* START *

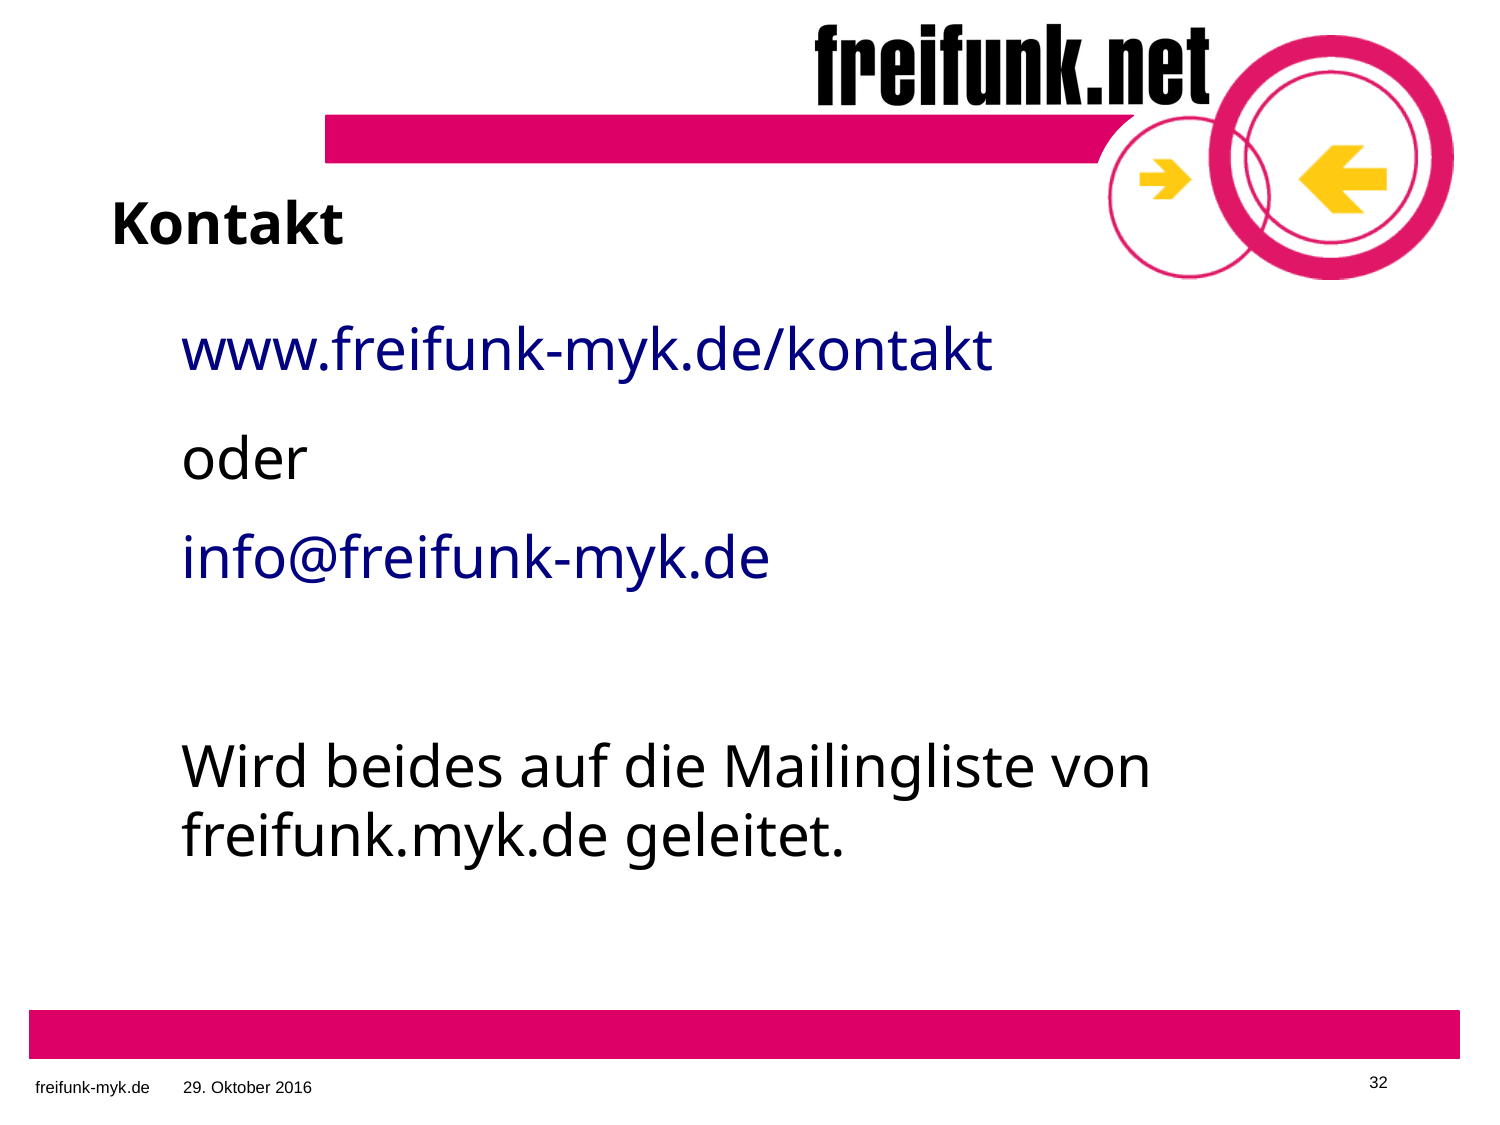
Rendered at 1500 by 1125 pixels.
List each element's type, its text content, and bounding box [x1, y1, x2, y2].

title Kontakt [110, 160, 1093, 282]
list www.freifunk-myk.de/kontakt oder info@freifunk-myk.de Wird beides auf die Mailingliste von freifunk.myk.de geleitet. [110, 312, 1392, 1000]
picture [816, 24, 1454, 280]
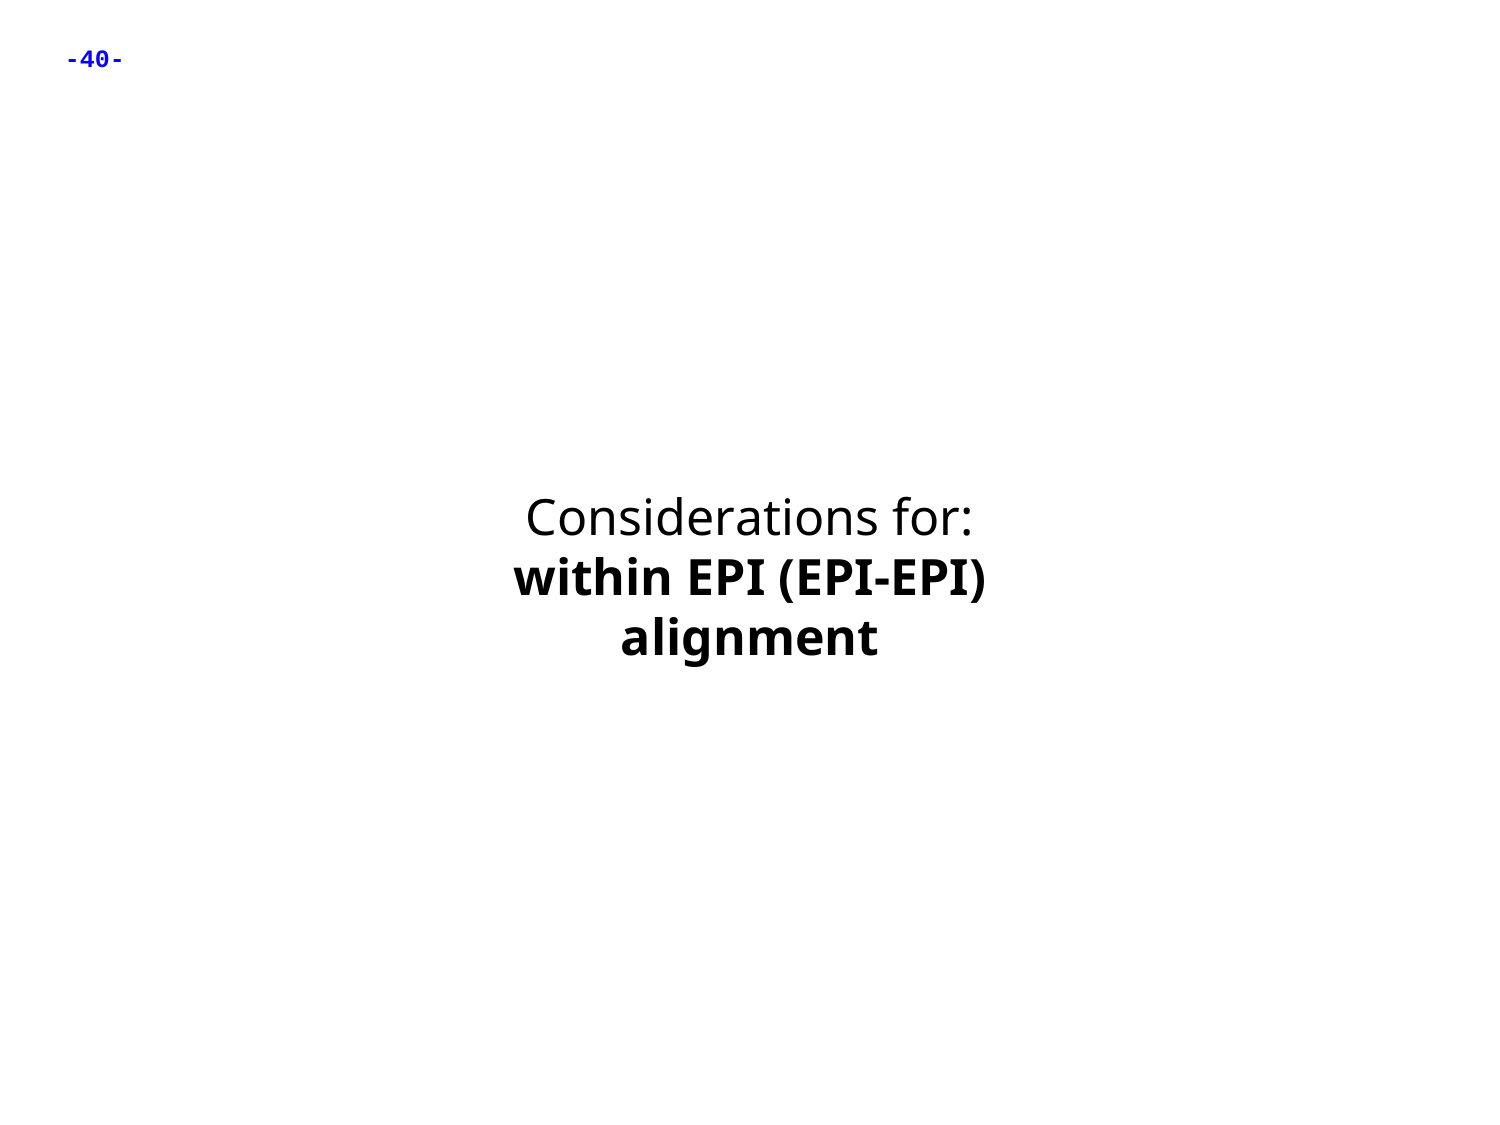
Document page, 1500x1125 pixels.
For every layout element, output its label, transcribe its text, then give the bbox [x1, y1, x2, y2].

text_box Considerations for: within EPI (EPI-EPI) alignment [370, 478, 1130, 674]
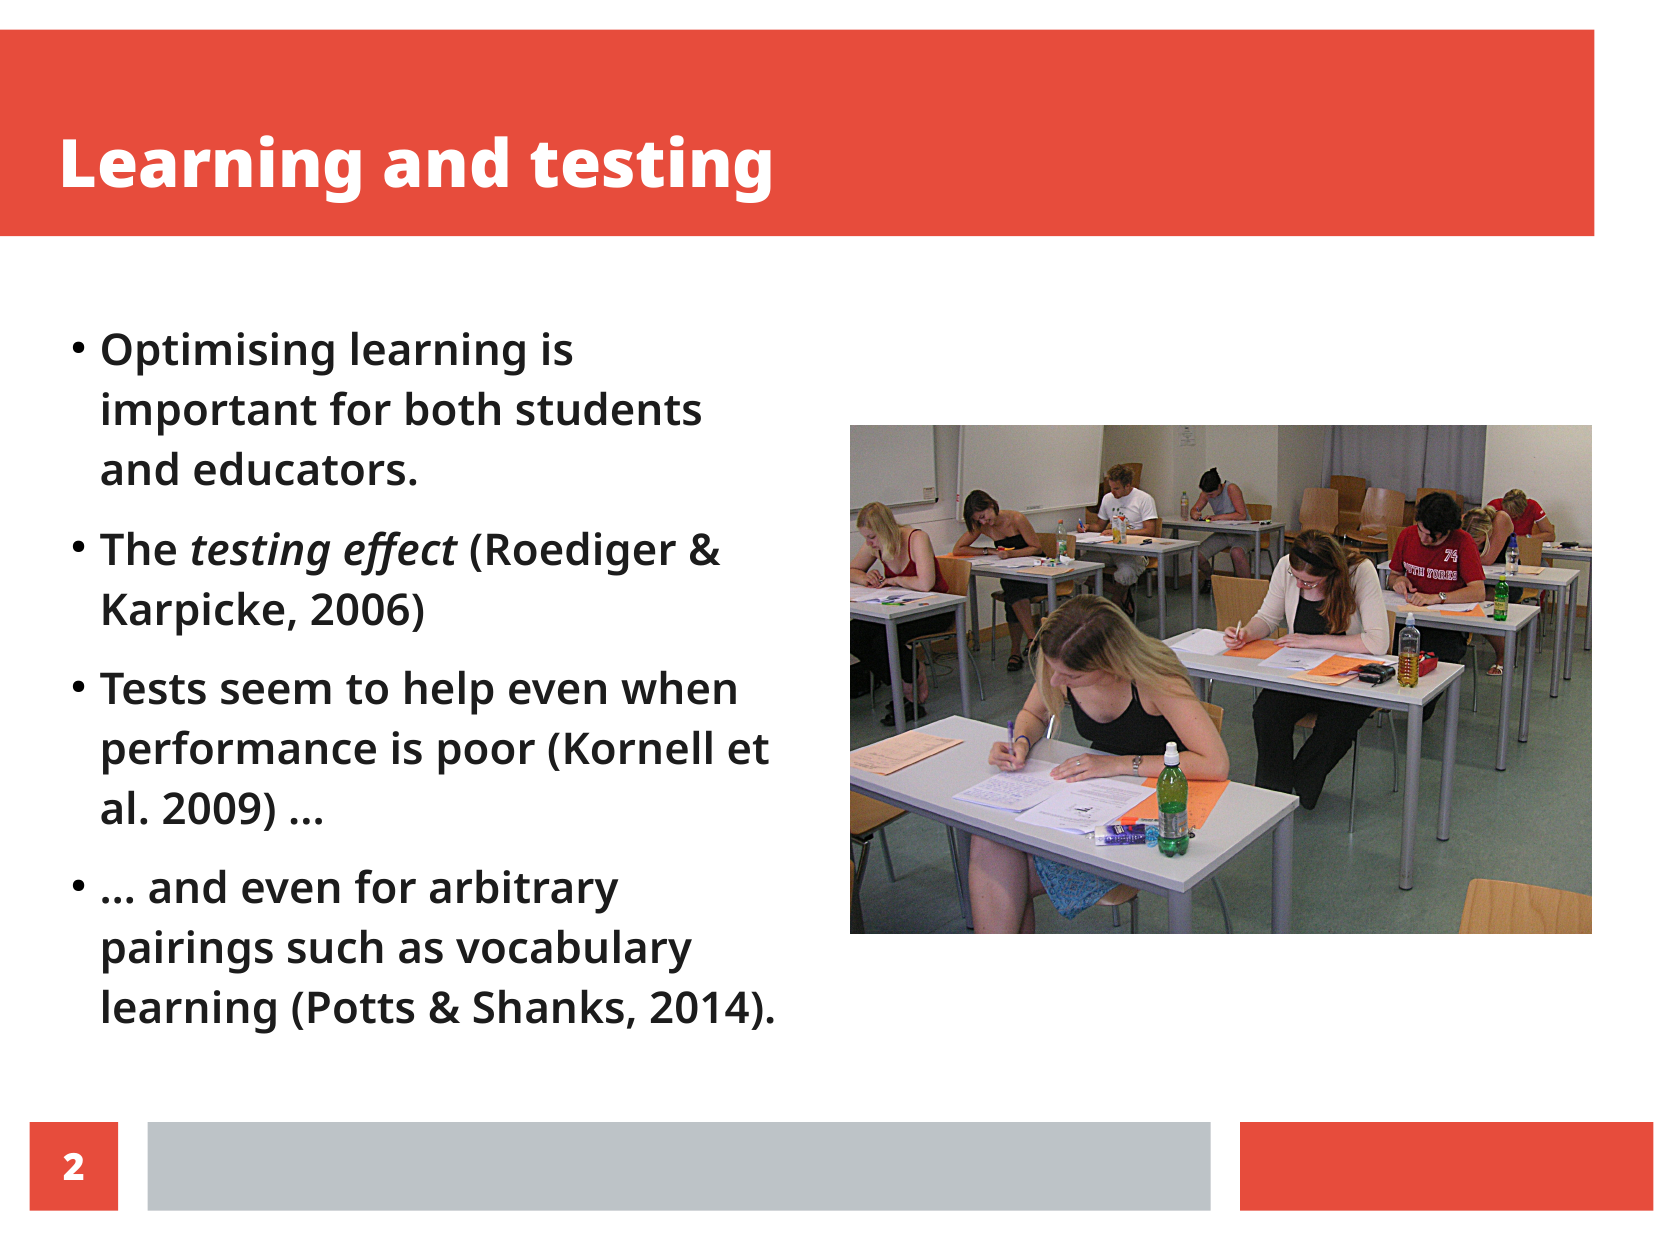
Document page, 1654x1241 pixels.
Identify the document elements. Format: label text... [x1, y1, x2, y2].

* END *

**Instruction:** Turn every line of all the records above into a numbered list. Skip the blank lines and leave the pictures out.

**The solution:**
1. Rendered at 1500 by 1125 pixels.
2. List each element's type, its text content, and bounding box [x1, y1, x2, y2].
3. title Kontakt [110, 160, 1093, 282]
4. list www.freifunk-myk.de/kontakt oder info@freifunk-myk.de Wird beides auf die Mailingliste von freifunk.myk.de geleitet. [110, 312, 1392, 1000]
5. picture [816, 24, 1454, 280]
6. Document page, 1500x1125 pixels.
7. For every layout element, output its label, transcribe its text, then give the bbox [x1, y1, x2, y2].
8. text_box Considerations for: within EPI (EPI-EPI) alignment [370, 478, 1130, 674]
9. Document page, 1654x1241 pixels.
10. Identify the document elements. Format: label text... [x1, y1, x2, y2].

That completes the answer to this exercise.